Although pictures appear in the data, the answer should contain only the lines from its start through the line with "Für die Lambda-Funktionen", written out exactly.

[Extracted records Boundary: Start]

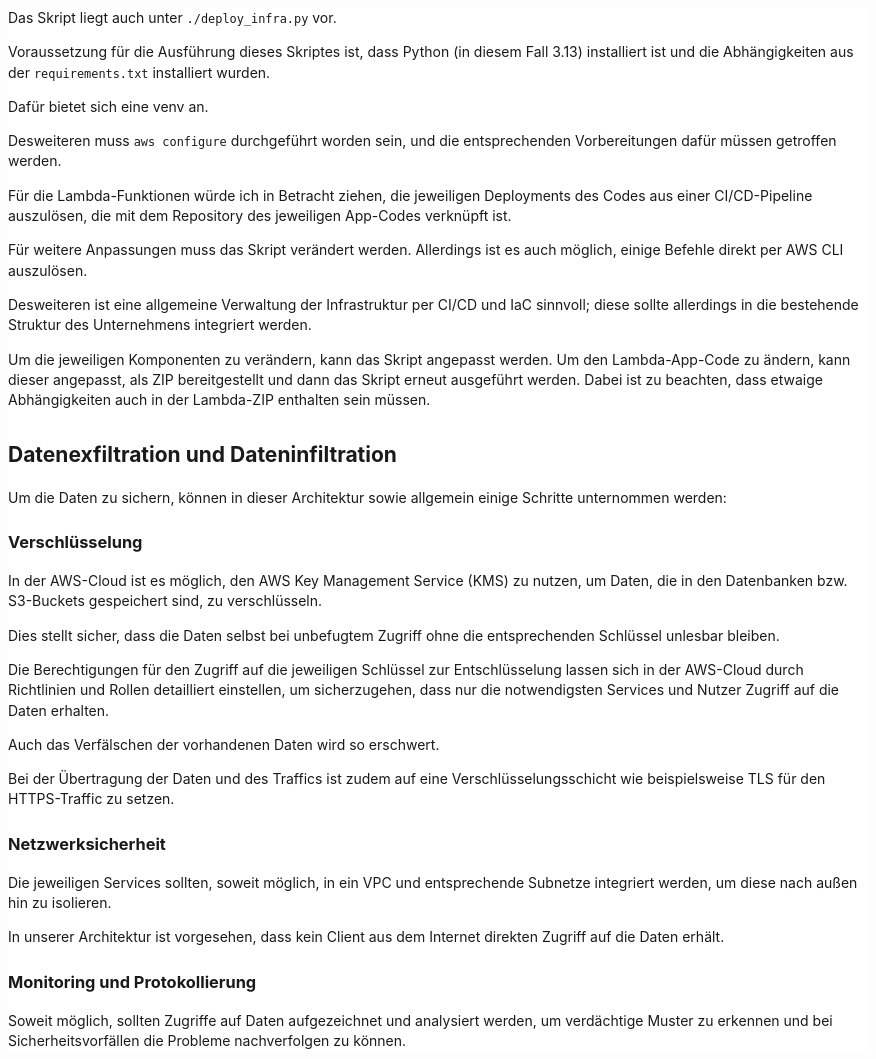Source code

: Das Skript liegt auch unter `./deploy_infra.py` vor.

Voraussetzung für die Ausführung dieses Skriptes ist, dass Python (in diesem Fall 3.13) installiert ist und die Abhängigkeiten aus der `requirements.txt` installiert wurden.

Dafür bietet sich eine venv an.

Desweiteren muss `aws configure` durchgeführt worden sein, und die entsprechenden Vorbereitungen dafür müssen getroffen werden.

Für die Lambda-Funktionen würde ich in Betracht ziehen, die jeweiligen Deployments des Codes aus einer CI/CD-Pipeline auszulösen, die mit dem Repository des jeweiligen App-Codes verknüpft ist.

Für weitere Anpassungen muss das Skript verändert werden. Allerdings ist es auch möglich, einige Befehle direkt per AWS CLI auszulösen.

Desweiteren ist eine allgemeine Verwaltung der Infrastruktur per CI/CD und IaC sinnvoll; diese sollte allerdings in die bestehende Struktur des Unternehmens integriert werden.

Um die jeweiligen Komponenten zu verändern, kann das Skript angepasst werden. Um den Lambda-App-Code zu ändern, kann dieser angepasst, als ZIP bereitgestellt und dann das Skript erneut ausgeführt werden. Dabei ist zu beachten, dass etwaige Abhängigkeiten auch in der Lambda-ZIP enthalten sein müssen.

## Datenexfiltration und Dateninfiltration

Um die Daten zu sichern, können in dieser Architektur sowie allgemein einige Schritte unternommen werden:

### Verschlüsselung

In der AWS-Cloud ist es möglich, den AWS Key Management Service (KMS) zu nutzen, um Daten, die in den Datenbanken bzw. S3-Buckets gespeichert sind, zu verschlüsseln.

Dies stellt sicher, dass die Daten selbst bei unbefugtem Zugriff ohne die entsprechenden Schlüssel unlesbar bleiben.

Die Berechtigungen für den Zugriff auf die jeweiligen Schlüssel zur Entschlüsselung lassen sich in der AWS-Cloud durch Richtlinien und Rollen detailliert einstellen, um sicherzugehen, dass nur die notwendigsten Services und Nutzer Zugriff auf die Daten erhalten.

Auch das Verfälschen der vorhandenen Daten wird so erschwert.

Bei der Übertragung der Daten und des Traffics ist zudem auf eine Verschlüsselungsschicht wie beispielsweise TLS für den HTTPS-Traffic zu setzen.

### Netzwerksicherheit

Die jeweiligen Services sollten, soweit möglich, in ein VPC und entsprechende Subnetze integriert werden, um diese nach außen hin zu isolieren.

In unserer Architektur ist vorgesehen, dass kein Client aus dem Internet direkten Zugriff auf die Daten erhält.

### Monitoring und Protokollierung

Soweit möglich, sollten Zugriffe auf Daten aufgezeichnet und analysiert werden, um verdächtige Muster zu erkennen und bei Sicherheitsvorfällen die Probleme nachverfolgen zu können.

[Extracted records Boundary: End]

• [Response to this task]:
Source code

: Das Skript liegt auch unter `./deploy_infra.py` vor.

Voraussetzung für die Ausführung dieses Skriptes ist, dass Python (in diesem Fall 3.13) installiert ist und die Abhängigkeiten aus der `requirements.txt` installiert wurden.

Dafür bietet sich eine venv an.

Desweiteren muss `aws configure` durchgeführt worden sein, und die entsprechenden Vorbereitungen dafür müssen getroffen werden.

Für die Lambda-Funktionen würde ich in Betracht ziehen, die jeweiligen Deployments des Codes aus einer CI/CD-Pipeline auszulösen, die mit dem Repository des jeweiligen App-Codes verknüpft ist.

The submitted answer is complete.